Skier's Suit Against Boy, 8, Gets Frosty Reception Print

A 60-year-old man's suit against an 8-year-old boy over a skiing accident has triggered an avalanche of indignation. But Colorado law appears to allow minors of any age to be sued for negligence on the slopes.

David Pfahler, a Pennsylvania resident, filed suit Sept. 6, claiming Scott Swimm is liable under the Colorado Ski Safety Act for the “massive” rotator cuff tear he suffered while skiing on Arrowhead Mountain in the Vail Valley area. Swimm, who was 7 at the time, collided with Pfahler in January 2007 as he allegedly tried to overtake the older skier.

“As the uphill and overtaking skier, defendant Swimm had the primary duty to avoid collision with any person in front of him,” the complaint, which seeks at least $75,000 in damages, says. The boy's father is named as a co-defendant.

The case did not receive any publicity, however, until the Vail Daily newspaper published a story Dec. 20 that quoted Swimm's mother. “Who in the world sues a child?” Susan Swimm protested. “It just boggles my mind every day.”

The story also quoted a law professor as saying that a minor cannot be sued directly in Colorado. And Pfahler, a former teacher who now works for Reader's Digest, was soon being reviled in Internet postings as a “bully,” “leach” and “loser.”

“Pfahler needs to 'get a life' and leave this kid alone,” wrote one Denver Post reader, while another said that “suing an 8-year-old is a new record low for our society.”

Pfahler attorney James H. Chalat (Chalat Hatten, Denver) says his office has received angry phone calls and e-mails. But he insists that “There is nothing unusual about this case.”

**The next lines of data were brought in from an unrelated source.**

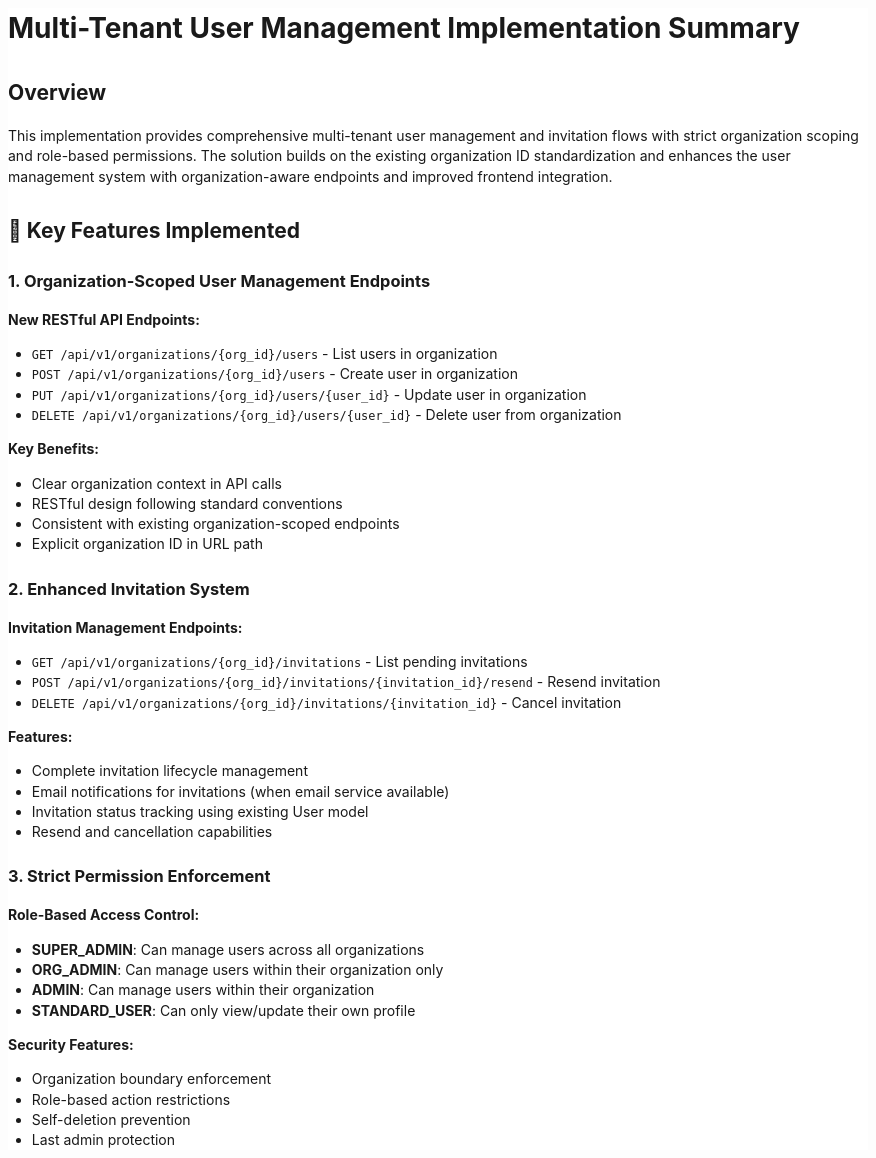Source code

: # Multi-Tenant User Management Implementation Summary

## Overview

This implementation provides comprehensive multi-tenant user management and invitation flows with strict organization scoping and role-based permissions. The solution builds on the existing organization ID standardization and enhances the user management system with organization-aware endpoints and improved frontend integration.

## 🎯 Key Features Implemented

### 1. Organization-Scoped User Management Endpoints

**New RESTful API Endpoints:**
- `GET /api/v1/organizations/{org_id}/users` - List users in organization
- `POST /api/v1/organizations/{org_id}/users` - Create user in organization
- `PUT /api/v1/organizations/{org_id}/users/{user_id}` - Update user in organization
- `DELETE /api/v1/organizations/{org_id}/users/{user_id}` - Delete user from organization

**Key Benefits:**
- Clear organization context in API calls
- RESTful design following standard conventions
- Consistent with existing organization-scoped endpoints
- Explicit organization ID in URL path

### 2. Enhanced Invitation System

**Invitation Management Endpoints:**
- `GET /api/v1/organizations/{org_id}/invitations` - List pending invitations
- `POST /api/v1/organizations/{org_id}/invitations/{invitation_id}/resend` - Resend invitation
- `DELETE /api/v1/organizations/{org_id}/invitations/{invitation_id}` - Cancel invitation

**Features:**
- Complete invitation lifecycle management
- Email notifications for invitations (when email service available)
- Invitation status tracking using existing User model
- Resend and cancellation capabilities

### 3. Strict Permission Enforcement

**Role-Based Access Control:**
- **SUPER_ADMIN**: Can manage users across all organizations
- **ORG_ADMIN**: Can manage users within their organization only
- **ADMIN**: Can manage users within their organization
- **STANDARD_USER**: Can only view/update their own profile

**Security Features:**
- Organization boundary enforcement
- Role-based action restrictions
- Self-deletion prevention
- Last admin protection
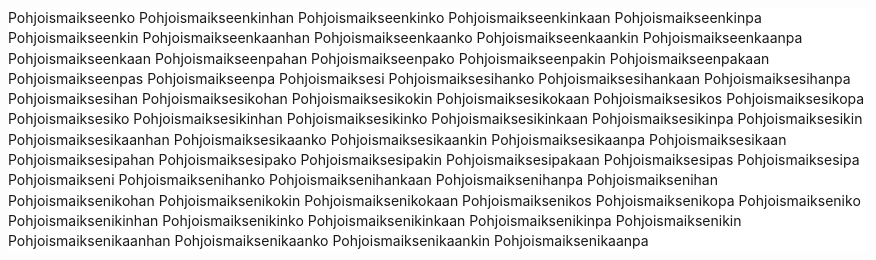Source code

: Pohjoismaikseenko
Pohjoismaikseenkinhan
Pohjoismaikseenkinko
Pohjoismaikseenkinkaan
Pohjoismaikseenkinpa
Pohjoismaikseenkin
Pohjoismaikseenkaanhan
Pohjoismaikseenkaanko
Pohjoismaikseenkaankin
Pohjoismaikseenkaanpa
Pohjoismaikseenkaan
Pohjoismaikseenpahan
Pohjoismaikseenpako
Pohjoismaikseenpakin
Pohjoismaikseenpakaan
Pohjoismaikseenpas
Pohjoismaikseenpa
Pohjoismaiksesi
Pohjoismaiksesihanko
Pohjoismaiksesihankaan
Pohjoismaiksesihanpa
Pohjoismaiksesihan
Pohjoismaiksesikohan
Pohjoismaiksesikokin
Pohjoismaiksesikokaan
Pohjoismaiksesikos
Pohjoismaiksesikopa
Pohjoismaiksesiko
Pohjoismaiksesikinhan
Pohjoismaiksesikinko
Pohjoismaiksesikinkaan
Pohjoismaiksesikinpa
Pohjoismaiksesikin
Pohjoismaiksesikaanhan
Pohjoismaiksesikaanko
Pohjoismaiksesikaankin
Pohjoismaiksesikaanpa
Pohjoismaiksesikaan
Pohjoismaiksesipahan
Pohjoismaiksesipako
Pohjoismaiksesipakin
Pohjoismaiksesipakaan
Pohjoismaiksesipas
Pohjoismaiksesipa
Pohjoismaikseni
Pohjoismaiksenihanko
Pohjoismaiksenihankaan
Pohjoismaiksenihanpa
Pohjoismaiksenihan
Pohjoismaiksenikohan
Pohjoismaiksenikokin
Pohjoismaiksenikokaan
Pohjoismaiksenikos
Pohjoismaiksenikopa
Pohjoismaikseniko
Pohjoismaiksenikinhan
Pohjoismaiksenikinko
Pohjoismaiksenikinkaan
Pohjoismaiksenikinpa
Pohjoismaiksenikin
Pohjoismaiksenikaanhan
Pohjoismaiksenikaanko
Pohjoismaiksenikaankin
Pohjoismaiksenikaanpa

“The settled law in Colorado is that children have co-equal rights and duties as adults under the Colorado Ski Safety Act,” he tells On Point. “Because Scott is by law responsible, the proper procedural technique is to sue him.”

In Doering v. Copper Mountain, 259 F.3d 1202 (2001), the 10th U.S. Circuit Court of Appeals ruled that two children, ages 4 and 6, who were injured in a sledding accident could be found contributorily negligent.

The Ski Safety Act applies to “any person,” the court noted, and the Legislature clearly intended “to abrogate the common law when it conflicts with the Act.” Common law considers children under the age of 7 incapable of contributory negligence.

“Our experience is that most matters such as this are settled by the family of the involved child without involvement of counsel,” Chalat says.

The Swimms have filed an answer to the complaint, saying Scott “was faced with a sudden emergency and is therefore not liable” for Pfahler's injuries and any recovery must be reduced by the plaintiff's own negligence.

Robb Swimm, who witnessed the collision, has said his son was skiing slowly and in control when Pfahler, who was a few feet in front of him, turned and stopped. As Scott's skis passed over Pfahler's, the two got tangled up and fell.

“If he [Pfahler] gets anything, I'm going to be pretty upset,” the elder Swimm told the Denver Post. Scott is scheduled to testify at a deposition Jan. 7.